Герой безвременья (Михайловский) - страница 13

Критика уже давно заметила, что Лермонтова тянуло на Кавказ не только потому, что там есть увенчанный снеговыми вершинами Эльбрус, «глубокая теснина Дарьяла», стройные, вечно зеленые кипарисы и развесистые чинары, красавцы черкесы на борзых конях, вообще благодарнейший в живописном отношении материал для поэтических картин. Эта сторона Кавказа еще в детстве произвела неизгладимое впечатление на Лермонтова и много способствовала тому, что непроницательные люди имеют известное право называть его «певцом Кавказа». Но что-то отвлекало его от окружавшей его жизни не только на Кавказ, а и в более или менее отдаленную глубь русской истории – «Боярин Орша», «Литвинка», «Песня про царя Ивана Васильевича, удалого опричника и купца Калашникова», «Горбач Вадим». Сверх того, Лермонтов говорил Белинскому о задуманной им романтической трилогии>{20}, трех связанных между собою романах из эпох Екатерины II, Александра I и настоящего времени Уже сам по себе этот проект намекает на то, что не художественный каприз увлекал мысль и воображение Лермонтова к более или менее отдаленным временам, что он там чего-то искал для сравнения с современностью Для сравнения и в укор, как видно из содержания всех его экскурсий в русскую историю и на Кавказ «Теперь жизнь молодых людей более мысль, чем действие; героев нет, а наблюдателей чересчур много» Это теперь, но не всегда так было. В старые годы существовали люди, для которых мысль и чувство не глядели врознь, а сливались в дело. Их-то и ищет, на них-то и останавливается Лермонтов с очевидною любовью. Их же ищет, на них же любуется он и на нетронутом цивилизацией Кавказе. Злодейские поступки, совершаемые всеми этими Оршами, Вадимами, Хаджи-Абреками, Измаил-Беями, если и пугают Лермонтова своим кровавым блеском, то немедленно же находят себе в его глазах и оправдание, и поэтическую красоту в той цельности настроения, в той бесповоротной решимости, с которою они совершаются. А отсутствие этих черт в окружавшей его жизни в такой же мере оскорбляет его.

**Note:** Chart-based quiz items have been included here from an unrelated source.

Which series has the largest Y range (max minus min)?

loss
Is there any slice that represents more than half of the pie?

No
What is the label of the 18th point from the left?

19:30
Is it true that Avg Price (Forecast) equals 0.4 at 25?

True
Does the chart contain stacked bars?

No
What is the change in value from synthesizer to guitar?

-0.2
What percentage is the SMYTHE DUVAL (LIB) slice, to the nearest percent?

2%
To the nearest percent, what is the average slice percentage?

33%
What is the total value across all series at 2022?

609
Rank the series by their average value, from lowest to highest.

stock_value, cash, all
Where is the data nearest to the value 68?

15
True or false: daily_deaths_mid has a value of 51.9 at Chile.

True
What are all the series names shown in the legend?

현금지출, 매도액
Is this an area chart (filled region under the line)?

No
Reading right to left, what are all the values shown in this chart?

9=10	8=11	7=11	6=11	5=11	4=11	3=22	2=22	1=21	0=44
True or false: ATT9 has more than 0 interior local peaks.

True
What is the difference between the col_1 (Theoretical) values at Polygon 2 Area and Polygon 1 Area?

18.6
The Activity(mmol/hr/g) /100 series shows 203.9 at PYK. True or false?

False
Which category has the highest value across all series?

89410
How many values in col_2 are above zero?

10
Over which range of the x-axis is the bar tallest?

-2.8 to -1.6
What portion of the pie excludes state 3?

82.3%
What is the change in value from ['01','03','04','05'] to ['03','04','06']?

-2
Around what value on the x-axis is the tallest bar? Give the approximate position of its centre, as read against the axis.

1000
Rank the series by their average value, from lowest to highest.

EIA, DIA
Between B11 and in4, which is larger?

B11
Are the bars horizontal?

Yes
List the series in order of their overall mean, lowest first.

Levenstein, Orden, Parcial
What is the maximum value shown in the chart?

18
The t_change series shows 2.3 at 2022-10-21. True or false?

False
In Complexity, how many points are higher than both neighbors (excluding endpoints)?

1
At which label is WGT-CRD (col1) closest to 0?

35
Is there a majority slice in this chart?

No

В «Фаталисте» Печорин смеется над старинными людьми, верившими, что светила небесные принимают участие «в наших ничтожных спорах за клочок земли или за какие-нибудь вымышленные права». С нашей теперешней точки зрения смешны эти верования старинных людей. Но, говорит Печорин, зато «какую силу воли придавала им уверенность, что целое небо со своими бесчисленными жителями на них смотрит с участием, хотя немым, но неизменным. А мы, их жалкие потомки, скитающиеся по земле без убеждения и гордости, без наслаждения и страха… неспособны к великим жертвам ни для блага человечества, ни даже для собственного нашего счастия… не имея надежды, ни даже того неопределенного, хотя и сильного наслаждения, которое встречает душа во всякой борьбе с людьми или с судьбой».